### TASK DATA
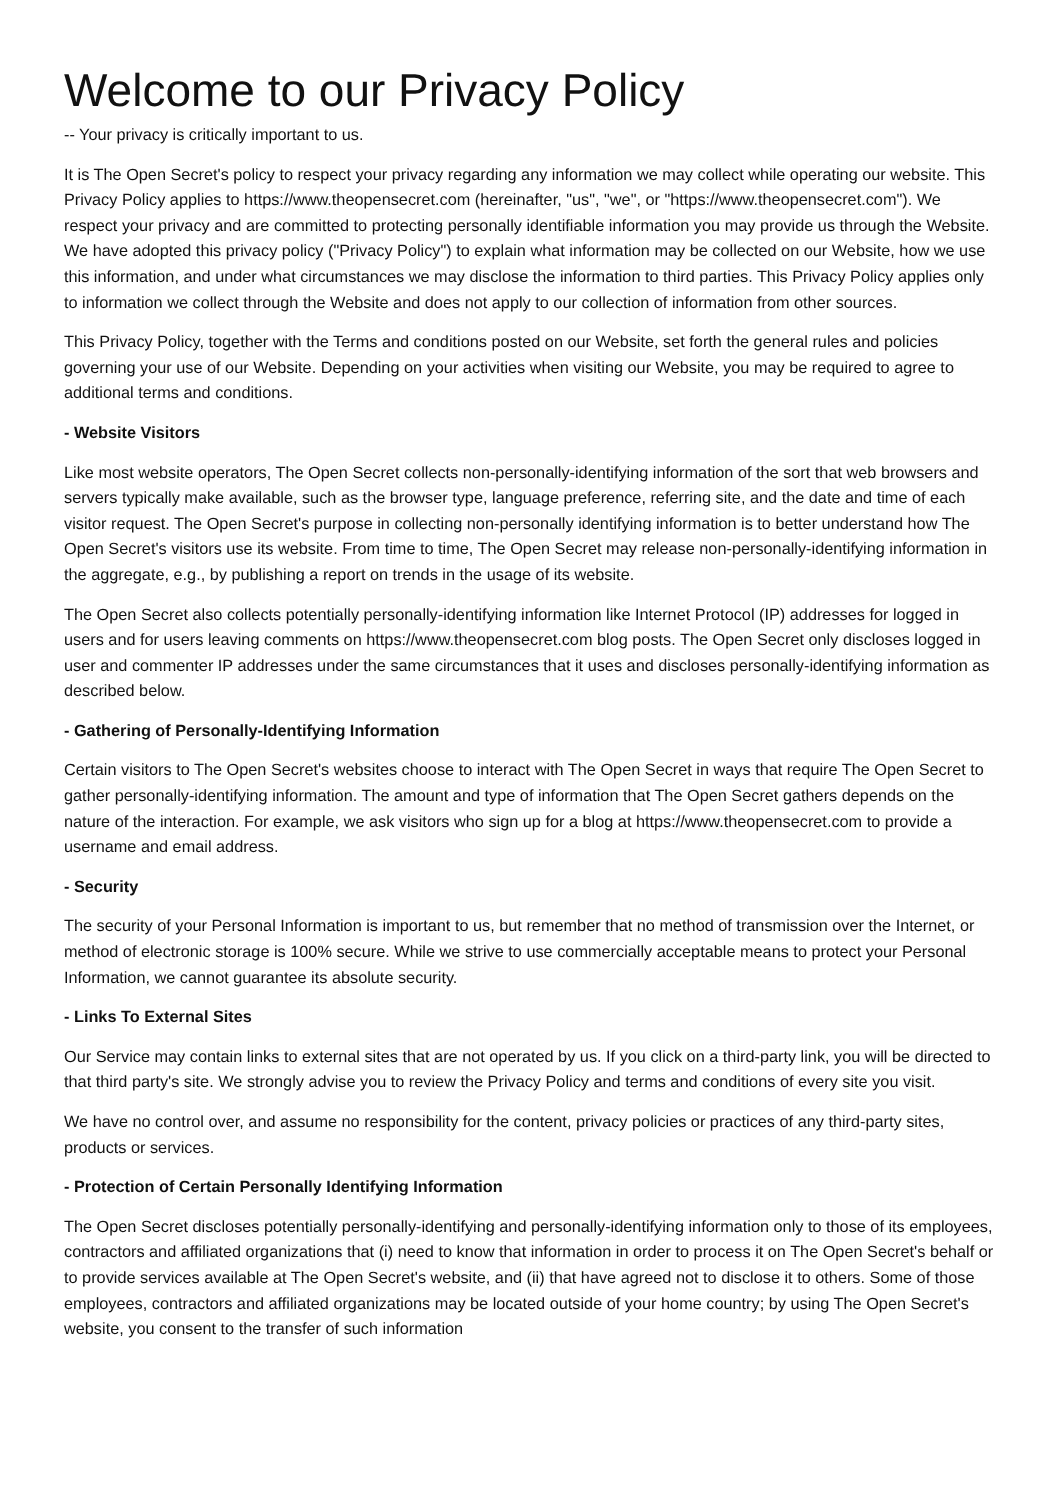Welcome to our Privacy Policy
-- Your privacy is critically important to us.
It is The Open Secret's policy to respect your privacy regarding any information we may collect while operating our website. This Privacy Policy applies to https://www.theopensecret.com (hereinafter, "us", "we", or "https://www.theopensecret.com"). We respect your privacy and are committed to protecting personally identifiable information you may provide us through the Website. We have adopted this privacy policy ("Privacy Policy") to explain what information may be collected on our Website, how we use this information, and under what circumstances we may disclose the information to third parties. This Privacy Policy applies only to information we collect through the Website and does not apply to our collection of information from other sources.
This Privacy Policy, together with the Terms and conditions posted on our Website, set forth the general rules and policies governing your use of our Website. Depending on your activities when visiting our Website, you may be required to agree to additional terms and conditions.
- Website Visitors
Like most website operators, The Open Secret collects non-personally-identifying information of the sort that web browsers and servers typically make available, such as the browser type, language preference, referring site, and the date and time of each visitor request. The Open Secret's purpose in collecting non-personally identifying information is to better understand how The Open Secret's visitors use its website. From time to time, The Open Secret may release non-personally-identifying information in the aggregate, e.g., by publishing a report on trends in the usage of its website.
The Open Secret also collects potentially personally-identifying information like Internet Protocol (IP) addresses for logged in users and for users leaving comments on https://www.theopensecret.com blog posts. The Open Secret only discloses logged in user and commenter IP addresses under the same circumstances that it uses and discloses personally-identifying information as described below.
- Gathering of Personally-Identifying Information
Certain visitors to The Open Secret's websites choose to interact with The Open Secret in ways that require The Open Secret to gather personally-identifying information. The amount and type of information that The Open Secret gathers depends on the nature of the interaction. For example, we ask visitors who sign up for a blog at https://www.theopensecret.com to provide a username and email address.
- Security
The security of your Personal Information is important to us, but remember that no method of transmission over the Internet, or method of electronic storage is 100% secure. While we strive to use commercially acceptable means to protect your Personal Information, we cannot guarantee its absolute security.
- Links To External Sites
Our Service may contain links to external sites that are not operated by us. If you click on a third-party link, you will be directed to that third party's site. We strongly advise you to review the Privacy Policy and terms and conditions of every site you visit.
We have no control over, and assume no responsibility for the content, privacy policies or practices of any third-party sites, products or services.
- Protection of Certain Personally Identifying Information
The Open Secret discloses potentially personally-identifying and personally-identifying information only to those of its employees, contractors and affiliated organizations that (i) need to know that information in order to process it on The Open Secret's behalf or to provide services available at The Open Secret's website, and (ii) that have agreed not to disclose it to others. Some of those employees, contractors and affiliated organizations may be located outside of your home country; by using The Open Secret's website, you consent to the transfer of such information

### REQUIRED ACTION
What is needed is every line from the data above that includes the string "conditions", copied out.

### SOLUTION TO THE PROBLEM
This Privacy Policy, together with the Terms and conditions posted on our Website, set forth the general rules and policies governing your use of our Website. Depending on your activities when visiting our Website, you may be required to agree to additional terms and conditions.
Our Service may contain links to external sites that are not operated by us. If you click on a third-party link, you will be directed to that third party's site. We strongly advise you to review the Privacy Policy and terms and conditions of every site you visit.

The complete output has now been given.